By Kathy McKinsey
I was happy to meet staff from Mantle Rock Publishing—Kathy and Jerry, Diane and Pam. Plus a bunch of fun writers from Missouri, Illinois, Mississippi, Georgia—and whatever else I’m missing—as well as Kentucky and Tennessee.
Two of my favorite statements from the retreat: brain dump; start five minutes later.
We had classes by multi-published authors and authors from a variety of backgrounds—teachers, librarians, nurses, military staff. Topics such as conflict, setting, creating characters, brainstorming, a writer’s toolbox, point of view—so much.
I’ve heard about most of this before, but I’ve learned how important repetition is to me, as a student of writing, as well as a student of the Bible. Having techniques explained again, hearing them in a different and brighter light—they sparkle in a new way.
We talked about editing, publishing, book covers, our own stories, marketing—I wish I could remember it all.

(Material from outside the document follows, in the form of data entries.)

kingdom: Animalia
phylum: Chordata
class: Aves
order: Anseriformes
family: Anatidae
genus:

Here are a few details that especially struck home to me:
Let something unexpected happen in each scene.
Readers don’t like whiny main characters. Whoa! That made me take a new look at my current MC.
Start stories from the end, in the middle, five minutes after significant happening.
I’ve heard of brainstorming before, but it made so much more sense to me this time. Don’t sensor. Don’t stop too early. Write down at least ten things. Give yourself a significant amount of time to brainstorm. Two hours?
Hook readers emotionally.
Do not bore readers.
Use memories of events which have affected me emotionally to help me create emotions in the story.
Think of the worst thing that could happen, then make it worse.
Open my character’s wound again.
What can she do at the end of the story that she couldn’t do at first?
And much more.
As I’ve heard before from those who attend writers’ conferences—you come home and reality crashes in on you. After two days of talking about nothing but writing, I came back home to reality. But that’s okay. My reality is pretty good, and writing is an important part of it. I am grateful for the lovely people I met at the retreat, as well as the fun and useful tips and reminders.